In Fulton County, election officials and volunteers worked tirelessly over the past five days in an effort to deliver Georgia's 16 electoral votes to Americans. When a pipe burst causing uncontrollable delays in ballot counting occurred, all eyes were on them to get back to work.

"Water splattering on the floor halted counting for two hours on Election Day, but it didn’t damage any ballots," The Washington Post reported. "And it was nothing compared to the seemingly Augean task of processing nearly 150,000 mail ballots, the unfounded accusations of fraud, the physical threats and the online harassment — and the distinctly racial overtones of mostly White protesters outside the building hurling unfounded accusations of wrongdoing as a largely Black staff of election officials inside methodically counted ballots."

“In Georgia, a pipe burst at a faraway location, totally unrelated to the location of what was happening, and they stopped counting for four hours, and a lot of things happened,” President Donald J. Trump said at the White House on Thursday, seemingly egging them on.

“We’re going to stay here until every single absentee ballot is counted,” Elections Director Shauna Dozier in Clayton County, Georgia, told CNN during an interview about 2 a.m. Friday, with about 3,500 ballots to go. “Whatever it takes to get that done, we’re going to do it.”

The presidential harassment didn't end in Georgia. Peter Antonacci is an election supervisor in Florida’s Broward County where, in 2018, disputes over signatures on mail-in ballots led to recounts and a slew of lawsuits. “We knew we would be under a microscope from day one,” he said.

Following the 2018 debacle, Antonacci was appointed by then-Gov. Rick Scott (R-FL) to institute reforms, including finding a better way to organize ballots. Not only did Antonacci make that stride, he also filled 17 vacant positions and potentially over-communicated to voters the need to sign the backs of the ballot envelopes in order to be counted.

Over at the Pennsylvania Convention Center, 150 yellow-vested workers counted Philadelphia’s mail-in ballots. Philadelphia alone received $10 million in private grant funds from investors that included Facebook CEO Mark Zuckerberg and his wife Priscilla Chan.

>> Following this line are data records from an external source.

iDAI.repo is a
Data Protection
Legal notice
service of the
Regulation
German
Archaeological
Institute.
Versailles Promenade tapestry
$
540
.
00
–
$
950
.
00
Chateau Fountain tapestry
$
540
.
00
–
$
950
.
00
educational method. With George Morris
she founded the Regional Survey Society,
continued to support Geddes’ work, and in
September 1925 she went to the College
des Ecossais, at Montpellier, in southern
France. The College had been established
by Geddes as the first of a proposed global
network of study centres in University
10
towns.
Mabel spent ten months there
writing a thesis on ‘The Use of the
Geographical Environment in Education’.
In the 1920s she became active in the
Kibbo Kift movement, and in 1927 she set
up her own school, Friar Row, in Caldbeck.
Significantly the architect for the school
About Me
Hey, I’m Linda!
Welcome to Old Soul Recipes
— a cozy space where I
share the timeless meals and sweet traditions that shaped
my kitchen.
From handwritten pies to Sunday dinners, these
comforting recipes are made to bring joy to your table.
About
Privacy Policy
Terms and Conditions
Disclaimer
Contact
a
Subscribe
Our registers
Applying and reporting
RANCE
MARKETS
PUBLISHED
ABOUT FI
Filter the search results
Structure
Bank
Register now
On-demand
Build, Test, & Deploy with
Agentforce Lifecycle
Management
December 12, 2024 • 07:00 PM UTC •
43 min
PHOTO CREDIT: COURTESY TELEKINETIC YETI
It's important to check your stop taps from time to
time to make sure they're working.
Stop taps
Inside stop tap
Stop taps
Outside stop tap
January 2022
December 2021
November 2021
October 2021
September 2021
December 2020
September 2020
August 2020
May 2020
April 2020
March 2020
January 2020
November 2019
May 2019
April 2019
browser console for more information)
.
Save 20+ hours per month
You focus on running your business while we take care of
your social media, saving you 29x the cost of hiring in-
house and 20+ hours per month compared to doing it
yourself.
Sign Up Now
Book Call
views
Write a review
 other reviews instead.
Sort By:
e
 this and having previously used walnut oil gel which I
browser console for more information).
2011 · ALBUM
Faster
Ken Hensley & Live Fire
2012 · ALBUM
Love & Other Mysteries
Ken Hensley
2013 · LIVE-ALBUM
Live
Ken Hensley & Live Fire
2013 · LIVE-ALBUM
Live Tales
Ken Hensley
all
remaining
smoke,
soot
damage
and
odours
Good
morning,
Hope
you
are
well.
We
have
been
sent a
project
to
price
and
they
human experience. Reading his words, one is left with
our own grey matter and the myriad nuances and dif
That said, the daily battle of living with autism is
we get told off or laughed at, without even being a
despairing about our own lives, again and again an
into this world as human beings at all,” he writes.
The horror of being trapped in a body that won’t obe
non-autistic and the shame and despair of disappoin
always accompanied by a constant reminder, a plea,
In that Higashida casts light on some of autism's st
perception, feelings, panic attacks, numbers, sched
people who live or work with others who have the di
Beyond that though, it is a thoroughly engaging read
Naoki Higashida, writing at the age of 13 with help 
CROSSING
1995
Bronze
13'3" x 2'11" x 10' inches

At the TVF Center in downtown Detroit, a surge of angry Trumpsters tried to push their way into the facility where ballot counters were trying to do their civic duty. According to The Washington Post, "participants yelled, sang and banged on windows demanding they be let into the room. But with more than 200 challengers from each party already in the room, officials imposed a one-in, one-out policy amid concerns about the upswing in coronavirus cases across Michigan. When a building manager attempted to explain the limit, the crowd shouted him down with chants of 'Let us in!' and 'Stop the vote!' Several dozen police officers were brought in and stationed throughout the building, guarding the windowed entrance to the counting room."

Julie Moroney, a third-year law student at the University of Michigan and a nonpartisan poll challenger on hand on behalf of the Lawyers Committee for Civil Rights Under Law, said she saw angry White poll challengers standing over election workers who were predominantly Black women, telling them they were not doing their jobs or were breaking the law.

“That was the most heartbreaking part,” Moroney said. “I felt for those workers. I could only imagine what it would feel like, trying to do your job, having these people hover and sneer at you and yell at you and make something so simple, something that’s supposed to be so patriotic, so hard.”

“The public needs to trust in the election process,” said Maricopa County Elections Department spokeswoman Megan Gilbertson. “And we really believe that security and transparency are the way to ensure that trust is held.”